Oswego State students, through the Oswego Reading Initiative and now a gallery, are learning more about the Dust Bowl, an important part of American History.
Though the Dust Bowl did not quite affect the East Coast as much as it did the Midwest, the art gallery in Tyler Hall, “The Era of the Dustbowl,” highlights the struggle of people in Oswego.
The gallery was inspired by the Reading Initiative, which for this year chose Timothy Egan’s novel, “The Worst Hard Time.” Egan wrote 312 pages of history detailing the life of dust-bowlers, (residents of Texas, Oklahoma, New Mexico, Kansas and southeast Colorado) who dealt with years of intense and life-threatening sand storms and poverty. As highlighted by Egan in his book, former President Franklin Delano Roosevelt created many jobs for artists throughout the country. FDR created the Farm Security Administration and sent three photographers to Oswego during the 1930s and early 40s.
Whether students have read the book or not, the exhibit is entertaining for students and members of the Oswego community, as 36 of the photographs in the gallery were taken of people and places in Oswego by the three FSA photographers: Arthur Rothstein, Marjorie Collins and John Collier. The photographs depict the common family dealing with every day activities, like married couples eating dinner, people having fun during United Nations week or even two young paper boys distributing the Palladium Times.
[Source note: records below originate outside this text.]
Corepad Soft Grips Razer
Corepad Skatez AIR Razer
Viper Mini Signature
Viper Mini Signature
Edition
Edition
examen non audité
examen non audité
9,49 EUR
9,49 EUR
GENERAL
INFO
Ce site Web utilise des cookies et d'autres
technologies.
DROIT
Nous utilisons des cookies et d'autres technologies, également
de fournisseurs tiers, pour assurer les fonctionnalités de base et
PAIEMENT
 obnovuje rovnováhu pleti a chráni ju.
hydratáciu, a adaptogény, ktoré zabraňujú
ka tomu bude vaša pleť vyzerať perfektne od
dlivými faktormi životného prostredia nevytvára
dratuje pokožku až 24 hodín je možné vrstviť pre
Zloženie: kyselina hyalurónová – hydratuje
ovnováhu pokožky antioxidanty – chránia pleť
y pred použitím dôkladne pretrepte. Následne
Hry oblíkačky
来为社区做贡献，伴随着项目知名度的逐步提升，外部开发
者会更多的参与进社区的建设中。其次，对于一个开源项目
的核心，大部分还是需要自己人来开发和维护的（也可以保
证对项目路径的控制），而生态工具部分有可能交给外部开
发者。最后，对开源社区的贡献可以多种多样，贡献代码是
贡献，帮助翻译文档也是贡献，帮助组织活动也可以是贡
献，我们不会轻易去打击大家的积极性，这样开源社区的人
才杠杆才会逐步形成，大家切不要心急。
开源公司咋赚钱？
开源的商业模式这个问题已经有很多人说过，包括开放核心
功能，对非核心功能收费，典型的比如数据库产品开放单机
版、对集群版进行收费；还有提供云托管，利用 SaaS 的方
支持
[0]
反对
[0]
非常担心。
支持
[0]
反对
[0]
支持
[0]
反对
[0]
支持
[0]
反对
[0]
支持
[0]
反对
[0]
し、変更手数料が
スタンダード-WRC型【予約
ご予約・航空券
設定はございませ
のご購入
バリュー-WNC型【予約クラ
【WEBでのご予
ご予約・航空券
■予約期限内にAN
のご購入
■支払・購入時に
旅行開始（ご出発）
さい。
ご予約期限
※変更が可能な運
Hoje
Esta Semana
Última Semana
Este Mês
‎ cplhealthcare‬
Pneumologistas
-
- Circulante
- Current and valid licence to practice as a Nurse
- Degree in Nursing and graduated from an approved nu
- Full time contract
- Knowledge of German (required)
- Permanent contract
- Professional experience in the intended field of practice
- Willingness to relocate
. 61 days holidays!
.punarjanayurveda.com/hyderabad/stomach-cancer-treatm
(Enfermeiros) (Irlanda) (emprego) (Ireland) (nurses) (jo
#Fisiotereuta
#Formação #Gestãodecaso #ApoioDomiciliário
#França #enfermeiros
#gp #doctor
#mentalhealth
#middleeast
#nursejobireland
The artwork in the gallery is all work that Oswego State had in its collection in Tyler Hall. There are 22 lithographs, which are limited edition prints made by artists that were kept in the Grant Arnold Collection of Fine Prints, which has over 500 prints from different artists. Lithographs are prints made from inked limestone plates pressed against paper.
The prints in the gallery were powerful, and each represented a different struggle during the 1930’s.Along with Flanagan, student intern Marci Zebrowski, a graduate student currently at SUNY Albany, went through the prints and found matching documentation from within Egan’s book to match and support the prints. This led to perfect captions for the prints, reflecting the difficult times during the 30s.
The prints highlighted everyday events, like a farmer controlling a horse or a hobo running after a train. Some prints highlighted religious aspects of the time, like a print of a church from the Arnold collection. Beneath the print is an excerpt from Egan’s book, depicting a scene where a baby was found near death wrapped in a coat before the church door. For those that read the book, this print draws quite the image of that particular scene, and for those just reading the insert for the first time, it has a similar nostalgic feel.
A fantastic addition to the gallery is the authentic horse plow that Michael Flanagan, exhibit director, happened upon.
Flanagan saw the top of the plow sticking out above the ground in someone’s front lawn in Granby, a town in Oswego County. He stopped his car and knocked on the door, asking for permission to dig up the plow and haul it to the gallery. Barbara Lyman willingly lent the horse drawn plow out, and it is now complimenting the gallery with history and relevance.
Because the government-funded video “The Plow That Broke the Plains,” from 1936 is in the public domain, Flanagan has the video set up in the exhibit for viewers. This is the video referred to in Egan’s book, which makes it even more exciting, as readers who only read about the production will now be to actually watch the documentary.
The posters promoting Egan’s arrival to Oswego State can be seen all throughout campus and were created by Julia Baldovin. Baldovin’s work was chosen from a group of graphic design students who created Oswego Reading Initiative posters. In the gallery, Baldovin’s poster is enlarged and beautifully colored. On display are the three other posters made by other students from the department.
The artwork in this gallery is in all black and white, but the images within each piece of art capture the range of color different people have. Some pictures truly capture the struggle, while other pictures capture the simplicity of a family laughing over a meal and a glass of wine. Each person or object represented by the prints and photographs have a story to tell, and, thanks to Mr. Flanagan and his team, these stories can be shared with the community. Egan will be visiting campus Wednesday, Sept. 25.